### STATED EXERCISE 1
From the Cerebus recollection, list the services the writer's promotional fliers advertised.
### STATED EXERCISE 2
Using the Cerebus recollection, decide whether each statement agrees with it, answering yes or no and quoting the deciding words.
(a) The cover illustration was the first thing put on the art board.
(b) The writer intended to go back and redo parts of the cover.
(c) The comic-book store job paid enough to cover the writer's whole rent.
### STATED EXERCISE 3
Continue the Cerebus recollection from its final sentence.

### TEXT EXCERPT
◆ ◆ ◆ ◆ ◆

Cerebus Archive #16 (October 2011) Art by Dave Sim |
(from 'Birth Of The Icon', Cerebus Archive #16, October 2011)
Well down on my personal emphasis list, below freelance paying work, was any kind of non-paying fanzine work -- which brings, finally, to the cover for Deni's Cerebus The Fanzine and the cartoon mascot. It looms large in retrospect (particularly in a publication called Cerebus Archive) and the sentimentally-inclined will find it charming that I was doing for my new girlfriend, but at the time it was just another example of what I wanted to avoid doing. The more free work I did (or work that I - this sounds very bad, but I'm afraid it's accurate - traded for having a girlfriend) the sooner my bank account would empty and the sooner I would be facing having to get a real job - not just working a few days a week in a comic-book store for wages that paid only half my rent... It just wasn't "front of mind" stuff for me -- as breathlessly awaiting Bearvers-mania sweeping the country had been. If you ask "what was on your mind when you created Cerebus?" That would be the answer: The Beavers...
...The magic moment of Cerebus' creation really came about when I was finished with my paying work for the day (or mailing out promotional fliers advertising my writing, drawing and lettering services). The [cover] illustration came first. It was pretty basic -- "how fast can I do this and still have it a plausible cover?" A girl in a flowing robe, looking mysterious and a devil or a troll or something. It was a graphic, hopefully eye-catching. But it was definitely the first thing that went down on the art board. I wasn't going to redo any part of it. Just make it as good as I could in an hour or so...

◆ ◆ ◆ ◆ ◆

### LISTED RECORDS

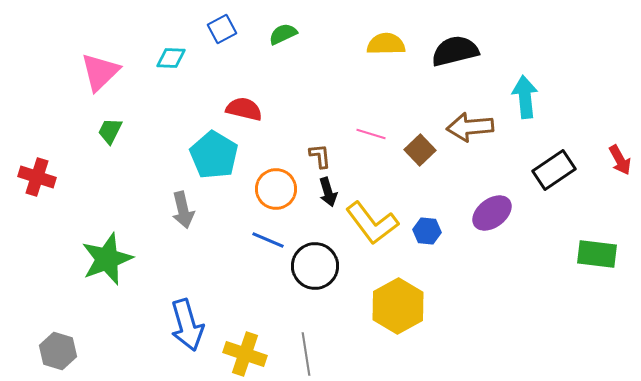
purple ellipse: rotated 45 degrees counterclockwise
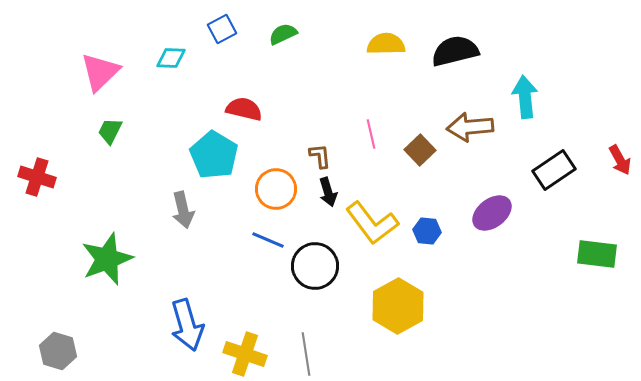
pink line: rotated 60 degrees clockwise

◆ ◆ ◆ ◆ ◆

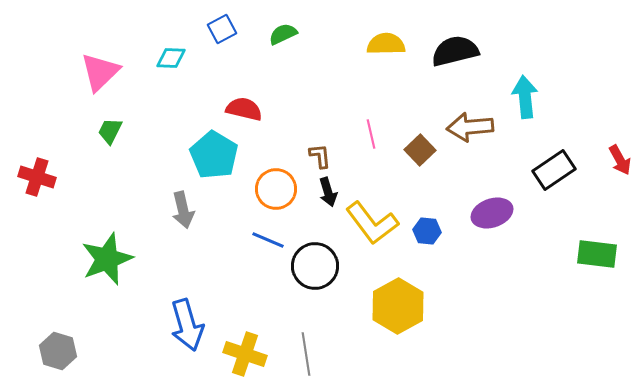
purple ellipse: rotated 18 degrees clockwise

◆ ◆ ◆ ◆ ◆

### TASK RESPONSE 1
- Writing
- Drawing
- Lettering

### TASK RESPONSE 2
(a) Yes: "But it was definitely the first thing that went down on the art board."
(b) No: "I wasn't going to redo any part of it."
(c) No: "for wages that paid only half my rent"

### TASK RESPONSE 3
...That was when it got interesting. I called Deni (I think she was at her parents') and said "You need a company name. I'm doing the cover." And she said, "Cerebus." "No," I said, "That's the name of the magazine, like Dark Shadow Fantasy, but Dark Shadow is published by Shadow Press." "Just a minute," she said, "I'll ask Michael and Karen." She wasn't gone long and came back and said "Michael says 'Vanaheim Press'" - Vanaheim was a geographic place name in Robert E. Howard's Conan -- "And Karen says 'Aardvark Press'."
Had I been more of a graphic designer by nature or had I been seized by inspiration, Cerebus might likewise have never been created... abandoning all hope of a graphic, [I] realised that the only sensible direction was a wholesale retreat to a full-blown cartoon mascot.
Sensible because I knew how to do cartoons -- as with the cover illustration and the logo -- how to do them quickly. Quickly enough that I took time when I was done to add a 30% LT 17 dot tone (which I had on hand mostly for doing red's sweaters in The Beavers) and even took the time to cut white highlights into the medallions after cutting out the eyes (this would prove to be a significant decision if you calculate the sheer number of man hours I -- and later, both Ger and myself -- would devote to putting tone on literally thousands upon thousands of Cerebus images over the course of the next quarter century-plus). Not quickly enough that I bothered fixing it when I changed my mind about retaining the 30% tone on the sword -- so it remained part-toned and part not-toned in all subsequent appearances: the only one of which that would end up being published would be on the back cover of Cerebus No. 1.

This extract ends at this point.